Oil Prices: Hurting the Economy?

The price of oil, or more concretely, the price of the gasoline you put into your vehicle's tank has gotten tremendous attention recently. You would expect it to since it has doubled in price per gallon in the past three years. That being said, however, is this really a crisis, something that will drag our economy in significant ways, or is it merely election hype.

Knowlege @ Wharton has published an excellent article demonstrating just what economic effects we'll see or have already seen.

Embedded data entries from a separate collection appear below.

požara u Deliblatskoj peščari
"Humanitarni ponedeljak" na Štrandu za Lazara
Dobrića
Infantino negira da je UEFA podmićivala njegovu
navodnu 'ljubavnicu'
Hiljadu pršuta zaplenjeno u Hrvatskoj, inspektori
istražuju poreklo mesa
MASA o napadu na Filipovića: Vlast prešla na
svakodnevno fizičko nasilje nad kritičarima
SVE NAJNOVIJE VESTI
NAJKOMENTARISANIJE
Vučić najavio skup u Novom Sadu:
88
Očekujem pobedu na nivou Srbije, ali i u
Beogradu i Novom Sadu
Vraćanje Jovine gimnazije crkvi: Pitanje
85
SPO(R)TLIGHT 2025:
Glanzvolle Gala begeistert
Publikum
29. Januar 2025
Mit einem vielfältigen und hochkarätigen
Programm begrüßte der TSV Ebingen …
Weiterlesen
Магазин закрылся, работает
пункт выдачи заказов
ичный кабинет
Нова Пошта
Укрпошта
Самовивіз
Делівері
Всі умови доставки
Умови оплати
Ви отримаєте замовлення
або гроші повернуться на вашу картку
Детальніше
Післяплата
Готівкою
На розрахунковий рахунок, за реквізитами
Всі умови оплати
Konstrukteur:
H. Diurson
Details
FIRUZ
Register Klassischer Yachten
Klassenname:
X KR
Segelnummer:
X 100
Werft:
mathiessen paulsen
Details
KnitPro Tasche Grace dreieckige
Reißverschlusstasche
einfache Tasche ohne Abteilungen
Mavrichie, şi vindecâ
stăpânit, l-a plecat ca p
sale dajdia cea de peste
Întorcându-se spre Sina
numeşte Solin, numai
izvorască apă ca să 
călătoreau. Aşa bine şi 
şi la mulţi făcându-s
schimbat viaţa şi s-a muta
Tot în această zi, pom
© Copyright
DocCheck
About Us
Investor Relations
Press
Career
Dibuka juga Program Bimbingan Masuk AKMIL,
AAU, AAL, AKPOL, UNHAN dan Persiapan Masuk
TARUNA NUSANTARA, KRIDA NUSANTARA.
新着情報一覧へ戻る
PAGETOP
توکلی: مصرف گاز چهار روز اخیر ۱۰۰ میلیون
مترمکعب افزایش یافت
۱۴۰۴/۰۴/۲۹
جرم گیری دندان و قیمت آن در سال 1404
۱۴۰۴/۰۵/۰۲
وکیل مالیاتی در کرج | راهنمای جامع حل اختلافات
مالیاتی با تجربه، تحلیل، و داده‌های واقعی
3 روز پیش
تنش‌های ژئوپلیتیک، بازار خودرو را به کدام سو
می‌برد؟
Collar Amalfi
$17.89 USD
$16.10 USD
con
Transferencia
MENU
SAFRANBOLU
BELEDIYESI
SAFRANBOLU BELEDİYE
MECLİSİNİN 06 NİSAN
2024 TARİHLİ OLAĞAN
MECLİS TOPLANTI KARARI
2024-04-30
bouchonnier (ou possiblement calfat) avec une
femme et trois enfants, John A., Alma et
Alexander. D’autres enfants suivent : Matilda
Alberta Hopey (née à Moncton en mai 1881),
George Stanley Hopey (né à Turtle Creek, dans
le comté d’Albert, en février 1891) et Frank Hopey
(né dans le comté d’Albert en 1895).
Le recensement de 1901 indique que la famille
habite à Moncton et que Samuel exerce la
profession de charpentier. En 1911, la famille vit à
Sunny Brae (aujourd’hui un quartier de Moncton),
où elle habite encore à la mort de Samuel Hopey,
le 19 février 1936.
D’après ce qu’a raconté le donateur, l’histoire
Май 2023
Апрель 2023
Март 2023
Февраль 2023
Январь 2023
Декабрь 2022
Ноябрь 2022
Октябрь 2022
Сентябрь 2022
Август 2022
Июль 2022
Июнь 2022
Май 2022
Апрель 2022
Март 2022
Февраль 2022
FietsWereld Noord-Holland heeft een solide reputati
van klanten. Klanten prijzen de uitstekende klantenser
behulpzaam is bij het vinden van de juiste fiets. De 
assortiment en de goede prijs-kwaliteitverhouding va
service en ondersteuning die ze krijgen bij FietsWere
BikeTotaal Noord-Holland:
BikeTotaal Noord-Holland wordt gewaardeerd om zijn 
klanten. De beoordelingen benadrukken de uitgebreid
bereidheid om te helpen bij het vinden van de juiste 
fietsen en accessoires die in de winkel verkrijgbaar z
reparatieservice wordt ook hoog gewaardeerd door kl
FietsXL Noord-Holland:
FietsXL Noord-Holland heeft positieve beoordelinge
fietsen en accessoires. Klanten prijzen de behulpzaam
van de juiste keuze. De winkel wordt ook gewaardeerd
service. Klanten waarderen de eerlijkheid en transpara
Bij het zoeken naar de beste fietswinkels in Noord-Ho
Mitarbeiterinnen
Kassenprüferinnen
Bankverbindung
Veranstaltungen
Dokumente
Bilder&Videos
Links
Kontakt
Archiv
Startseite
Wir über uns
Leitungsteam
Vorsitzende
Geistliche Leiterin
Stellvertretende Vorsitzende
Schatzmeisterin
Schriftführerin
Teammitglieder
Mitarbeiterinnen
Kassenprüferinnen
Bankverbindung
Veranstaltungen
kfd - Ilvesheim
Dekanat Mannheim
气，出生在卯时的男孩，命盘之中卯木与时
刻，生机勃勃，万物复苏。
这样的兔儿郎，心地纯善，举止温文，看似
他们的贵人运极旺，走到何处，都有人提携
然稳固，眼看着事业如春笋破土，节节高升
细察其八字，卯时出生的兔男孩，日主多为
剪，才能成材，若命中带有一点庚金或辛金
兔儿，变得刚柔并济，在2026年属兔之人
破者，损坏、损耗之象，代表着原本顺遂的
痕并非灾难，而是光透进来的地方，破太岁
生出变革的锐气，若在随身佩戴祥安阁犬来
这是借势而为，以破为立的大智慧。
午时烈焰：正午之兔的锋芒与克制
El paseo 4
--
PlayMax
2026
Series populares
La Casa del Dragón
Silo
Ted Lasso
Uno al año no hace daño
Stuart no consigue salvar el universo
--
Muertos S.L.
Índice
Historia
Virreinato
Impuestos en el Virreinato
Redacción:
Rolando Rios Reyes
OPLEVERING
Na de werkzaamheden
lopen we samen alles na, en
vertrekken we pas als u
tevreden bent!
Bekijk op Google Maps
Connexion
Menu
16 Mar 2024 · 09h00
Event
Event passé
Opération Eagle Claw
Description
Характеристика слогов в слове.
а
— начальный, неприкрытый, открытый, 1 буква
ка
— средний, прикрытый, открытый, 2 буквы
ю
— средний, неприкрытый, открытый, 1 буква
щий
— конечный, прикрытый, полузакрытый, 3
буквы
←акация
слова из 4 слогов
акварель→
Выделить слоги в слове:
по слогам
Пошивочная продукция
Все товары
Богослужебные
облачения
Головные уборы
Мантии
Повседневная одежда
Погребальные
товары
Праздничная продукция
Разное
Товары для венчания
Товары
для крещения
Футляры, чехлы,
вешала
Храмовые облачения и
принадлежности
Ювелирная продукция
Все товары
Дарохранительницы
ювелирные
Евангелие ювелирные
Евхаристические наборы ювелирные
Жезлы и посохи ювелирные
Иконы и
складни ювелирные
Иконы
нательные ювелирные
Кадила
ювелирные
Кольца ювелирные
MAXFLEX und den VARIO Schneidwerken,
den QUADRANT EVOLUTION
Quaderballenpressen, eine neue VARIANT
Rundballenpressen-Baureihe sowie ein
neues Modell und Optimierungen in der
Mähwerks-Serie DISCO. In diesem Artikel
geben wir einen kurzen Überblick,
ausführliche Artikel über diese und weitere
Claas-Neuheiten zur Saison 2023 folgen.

Here is one quote from the article that I liked and somewhat different that what you'll find on talk radio or the daily news cycle (probably because with this its harder to blame a domestic political opponent):

Souleles also notes that while today's oil and gasoline prices are high in nominal terms, they are, in real terms, close to, or even below, their 1980s peak. "A dollar isn't worth as much today as it was 20 years ago," he says. "Oil prices have not risen as much as people think in real terms. Our overall demand for oil can still rise. But the economy is more fuel-efficient than it used to be and the increased role of the service sector means we need less oil to produce each unit of GDP. My sense is we might be using half as much oil per unit of GDP now [than in the 1980s]. China and many developing countries are less fuel-efficient, so they use more oil per unit of GDP. And their demand for oil has increased."